Purpose: : The heparin–binding domain (HBD) in the C–terminus of VEGF164 confers VEGF isoform–specific biological activities in vascular development and disease. We have previously shown that VEGF164 has increased potency as a pro–inflammatory factor and subsequently, a more fundamental role in ocular neovascular disease models. The aim of this study was to evaluate the biological effect of VEGF164 HBD functional mutants on leukocyte recruitment in retinal vasculature.

Methods: : Wild–type and non–heparin–binding VEGF164 HBD mutant proteins were produced using the yeast P. Pastoris protein production system. The biological activity of the VEGF164 HBD mutants was assessed using the rat aorta ring angiogenesis assay. Leukocyte recruitment in retinal microvasculature was determined by acridine orange digital fluorography and FITC–coupled ConA perfusion following intravitreous injection of wild–type and mutant VEGF164.

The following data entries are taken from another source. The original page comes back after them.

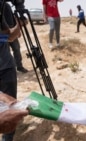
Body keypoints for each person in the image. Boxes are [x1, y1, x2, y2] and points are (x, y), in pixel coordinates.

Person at [0, 2, 24, 140]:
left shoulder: (3, 6)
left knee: (9, 107)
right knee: (8, 107)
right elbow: (10, 36)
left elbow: (9, 36)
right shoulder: (3, 5)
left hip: (6, 67)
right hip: (6, 67)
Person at [5, 3, 28, 73]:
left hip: (12, 30)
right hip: (3, 34)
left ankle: (19, 66)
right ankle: (9, 70)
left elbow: (13, 18)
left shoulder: (7, 5)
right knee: (6, 52)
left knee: (17, 49)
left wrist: (18, 30)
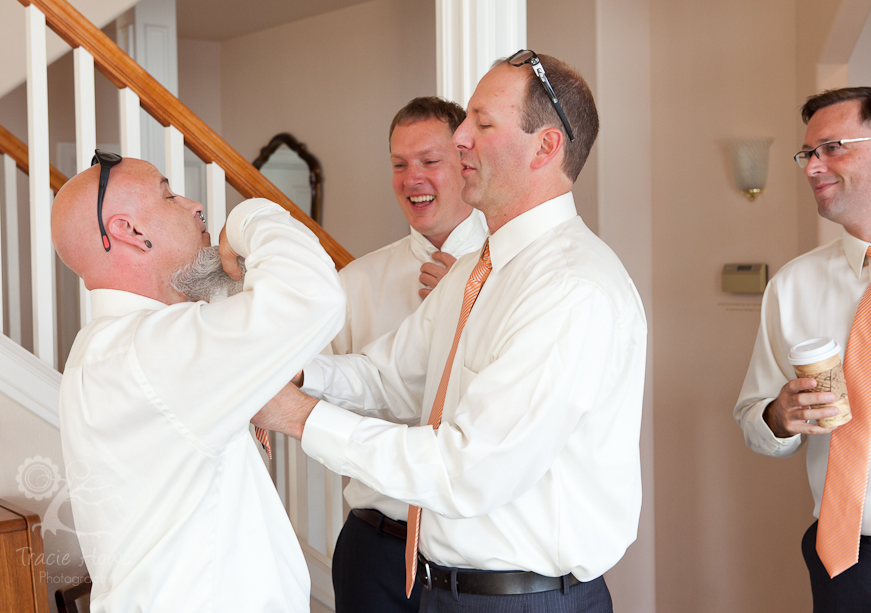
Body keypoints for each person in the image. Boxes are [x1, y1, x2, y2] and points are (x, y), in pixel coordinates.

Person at [256, 51, 646, 612]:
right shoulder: (474, 271)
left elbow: (467, 468)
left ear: (546, 147)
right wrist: (294, 374)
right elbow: (390, 379)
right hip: (440, 588)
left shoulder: (570, 289)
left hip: (522, 600)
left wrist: (296, 415)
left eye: (482, 124)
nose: (461, 137)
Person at [51, 152, 345, 612]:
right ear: (130, 231)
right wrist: (251, 214)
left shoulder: (113, 350)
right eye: (169, 194)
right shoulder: (150, 352)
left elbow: (233, 312)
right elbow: (311, 294)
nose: (195, 205)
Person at [735, 87, 871, 612]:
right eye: (808, 153)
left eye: (832, 148)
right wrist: (779, 416)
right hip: (848, 560)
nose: (813, 167)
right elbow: (752, 419)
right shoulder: (792, 287)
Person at [331, 97, 488, 612]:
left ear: (465, 163)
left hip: (480, 558)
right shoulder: (355, 284)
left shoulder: (514, 278)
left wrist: (468, 310)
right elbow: (323, 399)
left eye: (428, 161)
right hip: (375, 549)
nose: (411, 178)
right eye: (399, 165)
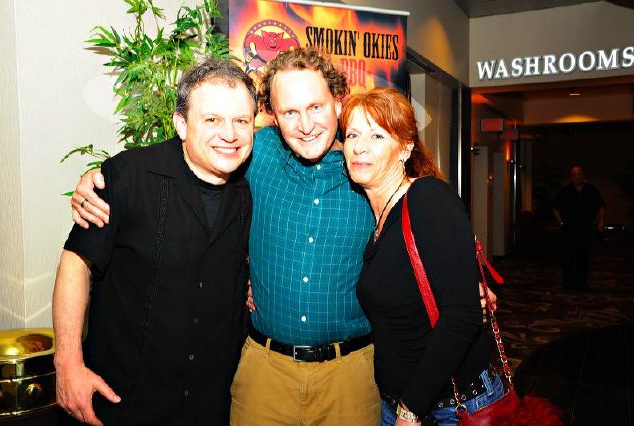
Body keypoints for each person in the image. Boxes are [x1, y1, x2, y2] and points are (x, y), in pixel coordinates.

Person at [69, 48, 495, 425]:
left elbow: (421, 240)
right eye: (289, 112)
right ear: (271, 117)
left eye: (316, 107)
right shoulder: (252, 154)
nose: (305, 124)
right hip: (264, 371)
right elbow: (195, 148)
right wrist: (103, 181)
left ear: (338, 103)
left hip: (352, 374)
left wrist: (460, 289)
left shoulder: (369, 173)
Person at [53, 58, 255, 425]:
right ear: (181, 124)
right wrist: (67, 363)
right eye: (212, 119)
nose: (230, 134)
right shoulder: (128, 175)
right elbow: (76, 262)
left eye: (241, 121)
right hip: (122, 401)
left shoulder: (252, 187)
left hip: (211, 404)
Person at [340, 87, 504, 425]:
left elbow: (462, 317)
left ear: (405, 148)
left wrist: (411, 409)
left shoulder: (427, 198)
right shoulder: (376, 215)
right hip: (400, 402)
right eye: (352, 134)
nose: (359, 147)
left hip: (451, 408)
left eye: (377, 135)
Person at [553, 166, 606, 291]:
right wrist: (561, 222)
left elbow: (601, 205)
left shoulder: (591, 190)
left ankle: (582, 284)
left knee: (583, 257)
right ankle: (568, 285)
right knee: (568, 258)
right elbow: (555, 207)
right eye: (574, 174)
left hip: (585, 228)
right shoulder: (565, 191)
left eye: (579, 174)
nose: (576, 177)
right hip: (569, 229)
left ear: (583, 175)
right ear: (571, 177)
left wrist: (601, 221)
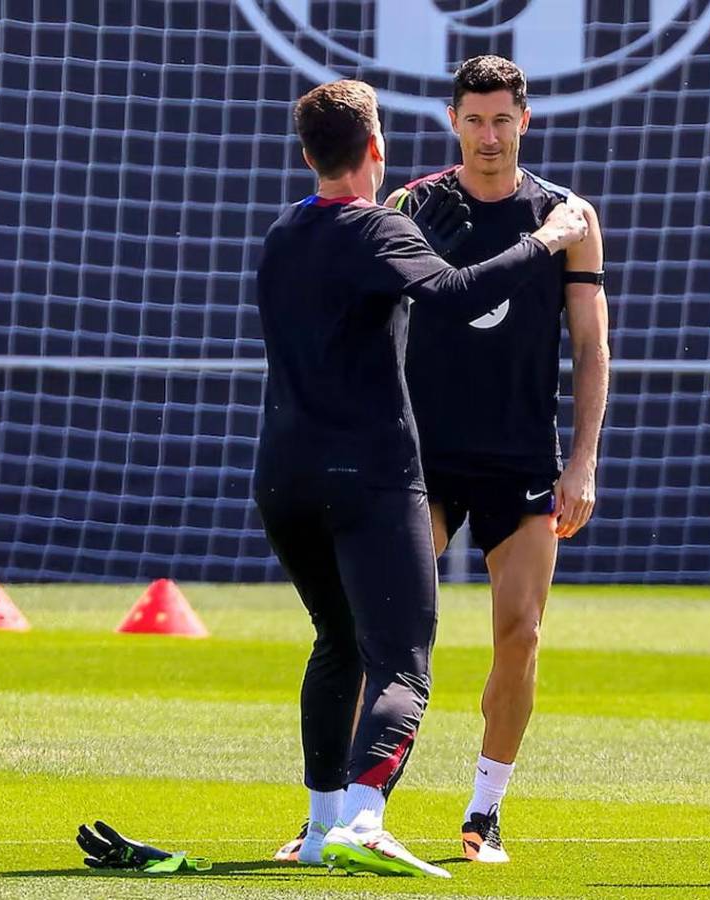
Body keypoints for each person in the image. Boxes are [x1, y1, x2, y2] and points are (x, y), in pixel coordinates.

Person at [255, 78, 587, 878]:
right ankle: (367, 817)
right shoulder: (382, 228)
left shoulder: (282, 234)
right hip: (372, 474)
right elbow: (454, 291)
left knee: (337, 644)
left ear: (307, 155)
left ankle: (320, 821)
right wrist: (544, 242)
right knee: (403, 657)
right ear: (378, 148)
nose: (487, 132)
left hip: (283, 478)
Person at [384, 55, 610, 864]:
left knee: (521, 634)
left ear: (526, 120)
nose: (488, 135)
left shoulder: (567, 216)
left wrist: (580, 462)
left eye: (502, 119)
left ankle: (484, 814)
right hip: (425, 460)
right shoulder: (412, 204)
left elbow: (590, 347)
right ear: (452, 120)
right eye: (474, 119)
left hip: (521, 458)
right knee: (382, 631)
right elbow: (376, 321)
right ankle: (342, 809)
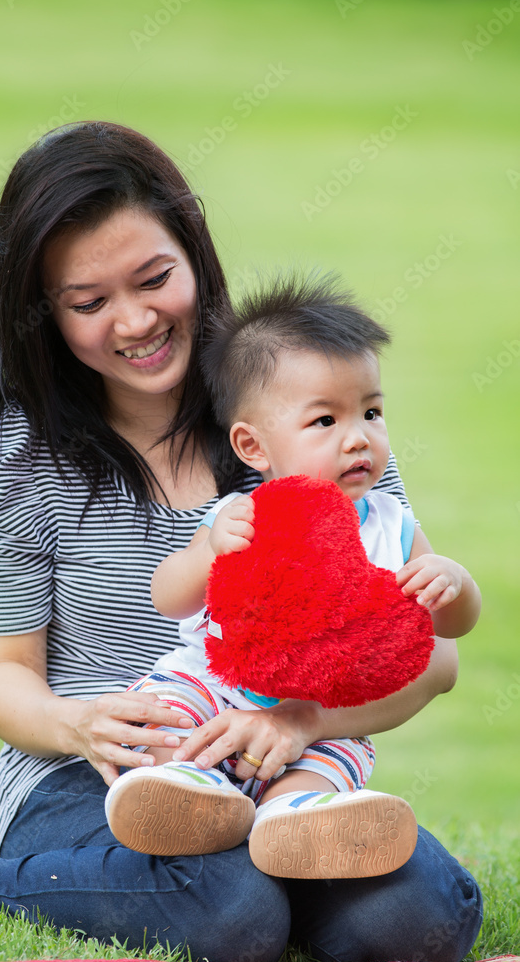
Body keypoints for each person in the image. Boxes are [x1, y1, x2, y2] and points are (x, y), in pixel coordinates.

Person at [0, 121, 483, 962]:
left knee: (414, 919)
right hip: (101, 770)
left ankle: (267, 866)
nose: (136, 321)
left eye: (154, 279)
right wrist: (79, 723)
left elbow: (431, 658)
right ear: (42, 311)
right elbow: (3, 677)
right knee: (228, 911)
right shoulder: (10, 453)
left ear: (194, 254)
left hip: (292, 751)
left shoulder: (300, 400)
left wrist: (298, 719)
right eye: (88, 302)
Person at [104, 274, 481, 881]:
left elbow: (449, 632)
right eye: (325, 421)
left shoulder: (394, 526)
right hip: (217, 689)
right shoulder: (240, 516)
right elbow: (167, 596)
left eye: (372, 411)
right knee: (165, 716)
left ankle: (297, 815)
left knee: (340, 755)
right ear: (253, 446)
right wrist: (209, 556)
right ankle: (186, 792)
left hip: (323, 712)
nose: (359, 436)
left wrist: (454, 584)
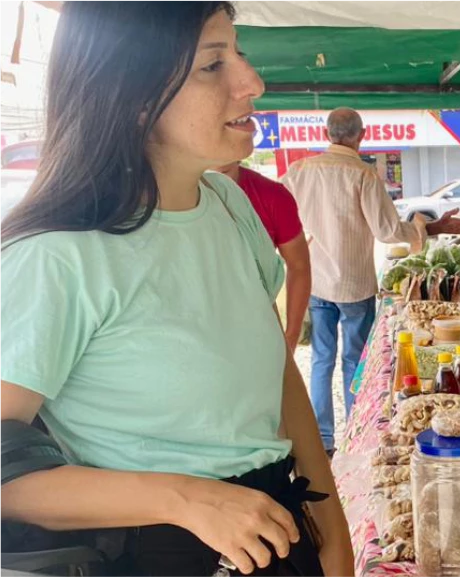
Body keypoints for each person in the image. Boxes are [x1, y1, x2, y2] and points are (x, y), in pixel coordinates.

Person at [0, 2, 353, 576]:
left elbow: (275, 374)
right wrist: (183, 498)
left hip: (278, 534)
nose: (252, 82)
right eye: (212, 65)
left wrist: (334, 534)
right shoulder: (57, 255)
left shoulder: (229, 204)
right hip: (159, 554)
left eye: (237, 53)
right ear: (133, 97)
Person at [283, 108, 460, 454]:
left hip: (315, 279)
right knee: (354, 361)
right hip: (353, 283)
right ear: (361, 135)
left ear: (328, 134)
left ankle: (323, 439)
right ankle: (357, 434)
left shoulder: (299, 171)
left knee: (321, 359)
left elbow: (283, 217)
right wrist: (422, 227)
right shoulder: (362, 175)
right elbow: (388, 231)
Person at [219, 162, 311, 354]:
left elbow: (299, 265)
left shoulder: (272, 195)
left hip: (258, 332)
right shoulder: (164, 196)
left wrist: (291, 335)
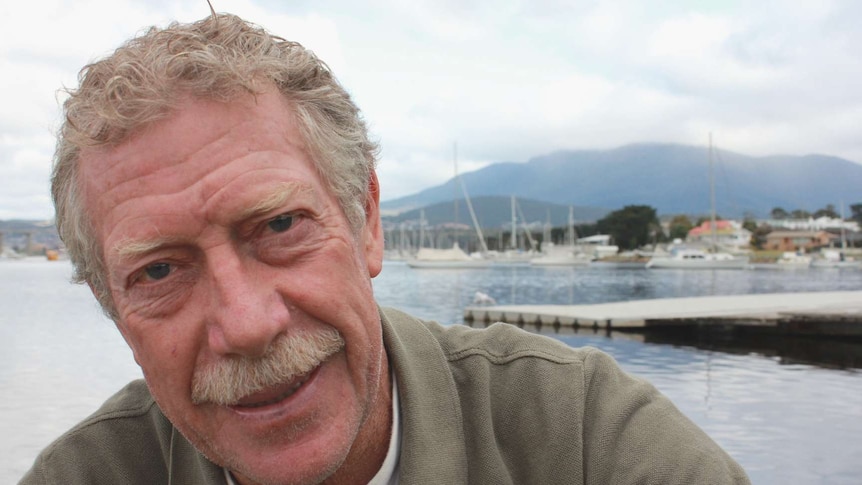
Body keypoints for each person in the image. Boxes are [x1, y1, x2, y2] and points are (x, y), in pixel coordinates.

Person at [21, 13, 750, 485]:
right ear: (114, 307)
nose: (246, 323)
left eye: (278, 227)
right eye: (158, 270)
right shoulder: (88, 476)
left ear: (367, 220)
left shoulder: (580, 437)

Results: : Alanine substitutions in basic residues R13, R14, and R49 of the heparin–binding domain resulted in VEGF164 mutants that cannot bind heparin and more importantly lose the heightened ability to induce leukocyte recruitment in retina as compared to VEGF120. However, the HBD mutants can induce angiogenesis in ex vivo cultures of rat aorta rings, comparable with wild type controls. PlGF–2, which binds to VEGF receptor–1, heparin, and neuropilin–1 (Np–1), could also recruit leukocytes as much as wild–type VEGF164, whereas PlGF–1 that can only bind VEGFR–1 could not. Furthermore, VEGF–E binding to VEGF receptor–2 did not induce leukostasis in retina. In addition, intravitreous injection of purified heparin–binding domain protein inhibited VEGF164–induced leukocyte recruitment to retinal vasculature in a dose dependent manner.

Conclusions: : These data suggested that residues R13, R14, and R49 of the heparin–binding domain govern VEGF164–induced retinal leukostasis, but are not required for VEGF164–induced angiogenesis. Furthermore, VEGF164 binding to VEGF receptor–1, in combination with heparin and/or Np–1, mediates potent retinal leukostasis.